1. Angesichts der belegten wiederholten Verstöße der Türkei gegen die Chemiewaffenkonvention – namentlich der Einsatz von CS-Gas 1999 sowie die Lagerung von militärischen CS-Granaten bis mindestens 2010 – ist eine umfassende Untersuchung gegenwärtiger und vergangener Chemiewaffen-relevanter Aktivitäten bei den türkischen Streitkräften dringend erforderlich. Die türkische Regierung sollte die OPCW einladen, eine solche Untersuchung durchzuführen; sie sollte außerdem alle Unterlagen über vergangene Aktivitäten in diesem Bereich der OPCW zur Verfügung stellen sowie freien Zutritt zu allen relevanten Anlagen gewähren. Dabei muss auch der Status des Geheimbefehles aus dem Jahre 1986 untersucht werden. Solange die türkische Regierung dieses dunkle Kapitel der türkischen Republik nicht transparent aufarbeitet, wird sie auch künftig immer dem Verdacht ausgesetzt sein, verbotene Waffen im Kampf gegen die Kurden einzusetzen.

 

2. Die von der türkischen Regierung angekündigte Zerstörung der militärischen CS-Granaten muss von der OPCW kontrolliert werden.

 

3. Die Türkei muss eine Untersuchung der jüngsten Verdachtsfälle – namentlich zumindest die hier geschilderten Vorfälle in der Region Cukurca vom September 2009 sowie vom Oktober 2011 – durch eine unabhängige internationale Institution wie z.B. dem Roten Kreuz/Roter Halbmond zulassen. Alle relevanten Informationen, einschließlich der Autopsieberichte, müssen zur Verfügung gestellt werden. Eine Autopsie der noch in Malatya verbliebenen Leichen durch unabhängige Ärzte ist unverzüglich durchzuführen.

 

Wie eingangs betont, ist es weit verbreitet, den Vorwurf eines Chemiewaffen-Einsatzes als Propagandamittel einzusetzen. Transparenz und umfassende Offenlegung aller Fakten sind der einzige Schutz vor einer solchen Propaganda – und gleichzeitig der einzige Weg, künftige Einsätze chemischer Waffen zu verhindern und so die Beteiligten in gewaltsamen Konflikten vor diesen grausamen Waffen zu schützen.

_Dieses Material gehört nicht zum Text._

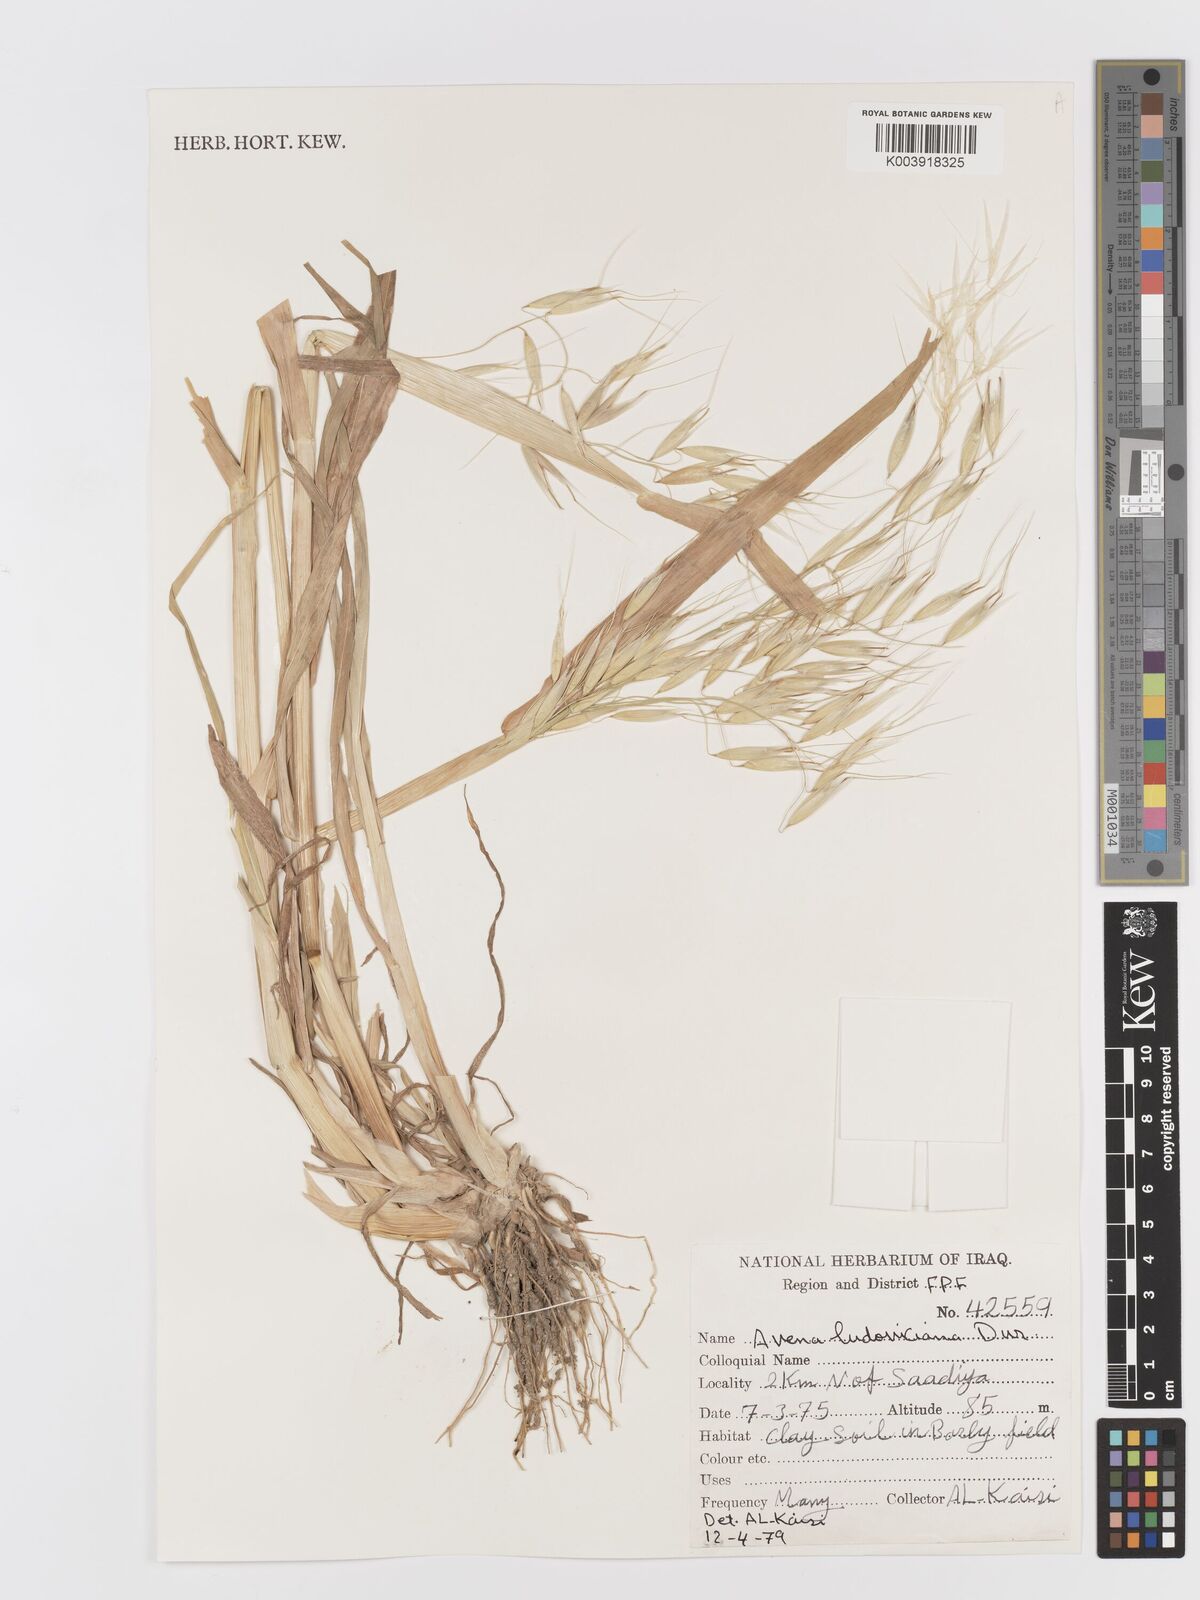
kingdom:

Angesichts der hier zusammengestellten Fakten ist die Türkei jetzt in einer Bringschuld und muss endlich nachweisen, dass sie in keinem Falle mehr chemische Waffen produzieren, lagern, weitergeben oder einsetzen wird.  Die Bundesregierung sowie die anderen Mitgliedsstaaten der CWC müssen Druck auf die türkische Regierung ausüben, ihren Verpflichtungen nachzukommen. Denn wer wiederholte Verletzungen der Konvention toleriert oder ignoriert, macht sich am Ende mitschuldig.

 

 

Der Autor

Dr. Jan van Aken ist Biologe. Er hat 1999 das Sunshine Project zur Kontrolle biologischer Waffen sowie 2003 die Forschungsstelle Biowaffen an der Universität Hamburg gegründet. 2004 hat er einen Bericht über chemische und biologische Waffenforschung in der Türkei veröffentlicht. 2004-2006 war er Biowaffeninspektor bei den Vereinten Nationen. Seit 2009 ist er Mitglied des Deutschen Bundestages für die Partei DIE LINKE.

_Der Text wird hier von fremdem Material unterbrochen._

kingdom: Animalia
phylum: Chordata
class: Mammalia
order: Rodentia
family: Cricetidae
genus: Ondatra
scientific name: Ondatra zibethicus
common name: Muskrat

[1]           Siehe http://www.youtube.com/watch?v=sDR_6YcUC_E. Eine Version mit deutschen Untertiteln findet sich  unter http://www.youtube.com/watch?v=oansyFqx3e8.

[2]           Im türkischen Original: „…askerlerimiz su anda zehirlenme tehlikesiyle karsi karsiyalar.  Ama yine de canavarca, kahramanca giriyorlar....“ (5:28 im türkischen / 5:36 im deutschen Videos) sowie „Bir gün ara vermenize ragmen gaz hala etkisini sürdürüyor.“ (5:22 im türkischen, 6:12 im deutschen Video).

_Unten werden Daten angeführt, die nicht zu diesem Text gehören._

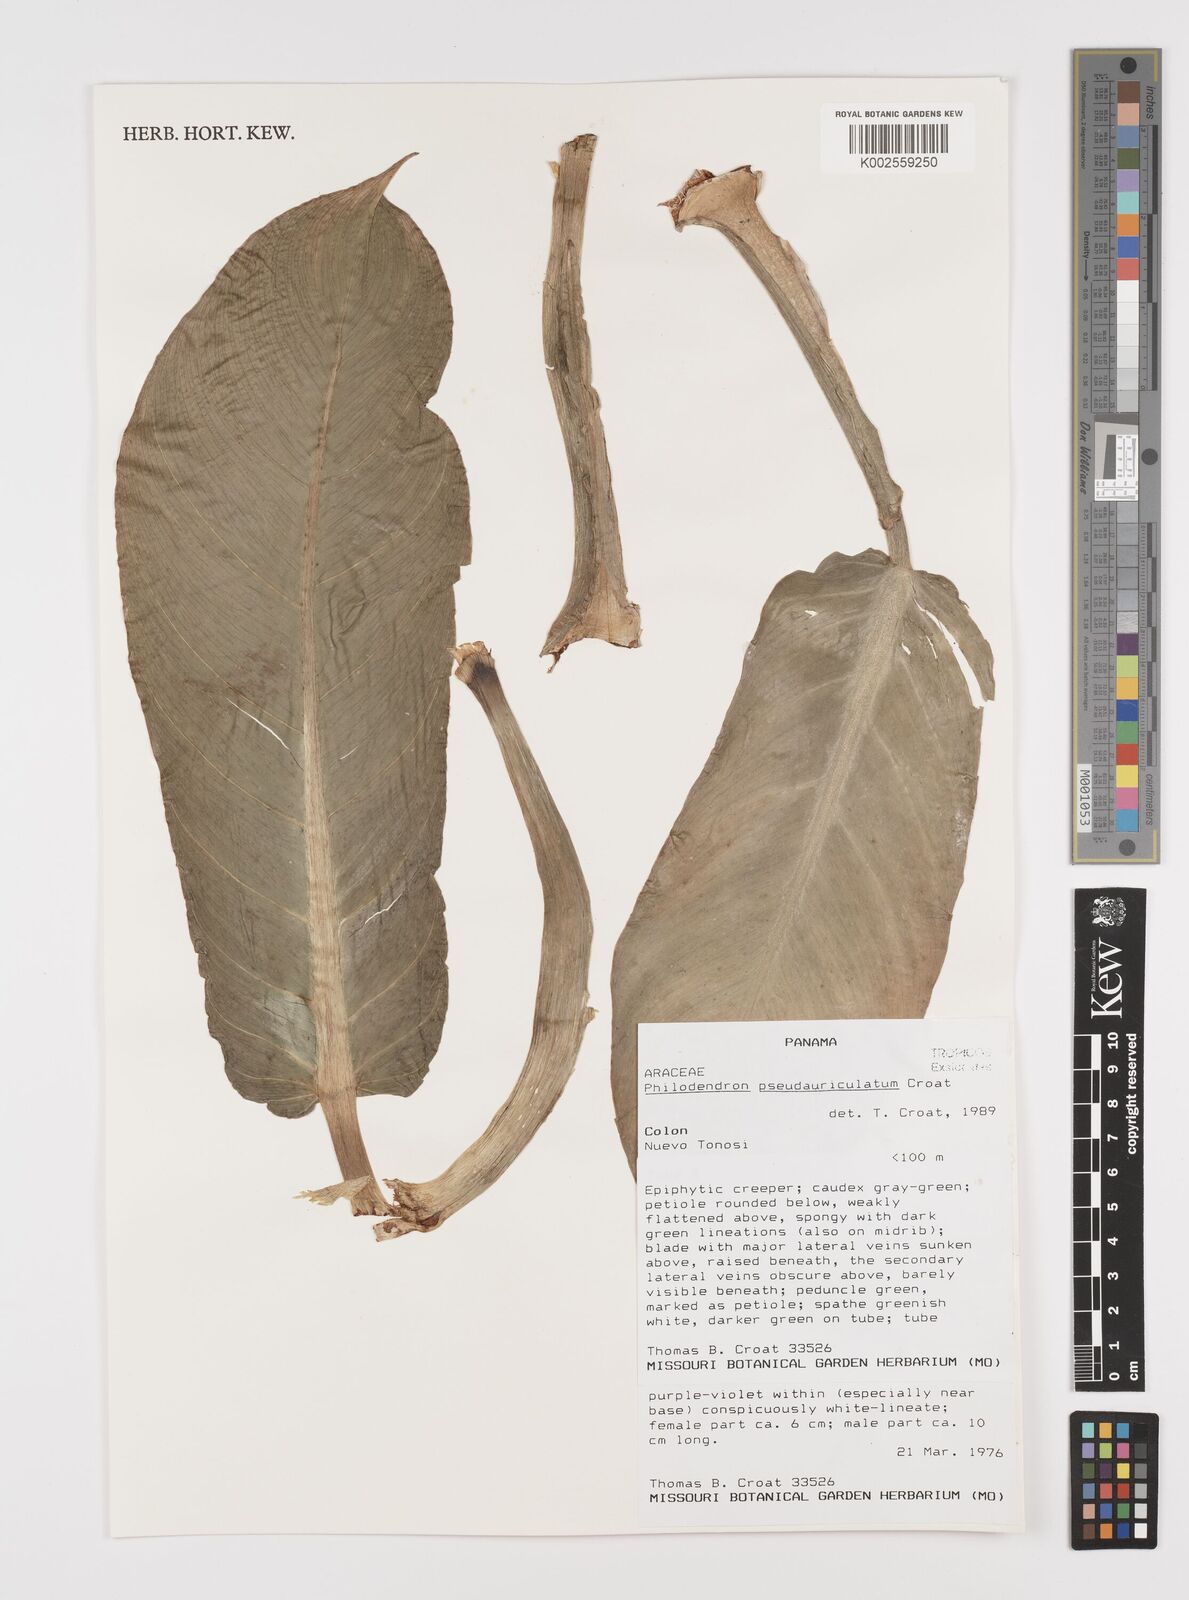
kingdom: Plantae
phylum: Tracheophyta
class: Liliopsida
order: Alismatales
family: Araceae
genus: Philodendron
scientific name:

[3] Siehe der deutsch untertitelten Version des Videos zum Beispiel bei 5:47, 6:04 oder 6:18.

[4] The Production and Promotion of 120mm munitions containing CS: A Briefing Note for CWC States Parties attending CSP-15 29th November 2010. Veröffentlicht von der University of Bradford, dem Institute for Security Studies und der Omega Research Foundation.

[5] Zudem gibt die University of Bradford mit Verweis auf einen Artikel in „Janes Defense Weekly“ an, dass dieser Granatentyp speziell für den 120mm-Granatwerfer der türkischen Armee vom Typ HY-12 vorgesehen ist.

[6] In einem weiteren Briefing Paper der drei Organisationen aus dem September 2011 mit dem Titel „ Destruction by Turkey of all remaining 120mm mortar munitions containing CS. A briefing note for CWC States Parties 12th September 2011.“

[7] Sachstandsbericht des Auswärtigen Amtes vom Januar 2011 mit dem Titel „Türkei – Vorfall beim Kampf gegen die PKK in 2009“.

[8] Ausgestrahlt am 8. Mai 2004 in der Sendung TSK Saati von TRT 1.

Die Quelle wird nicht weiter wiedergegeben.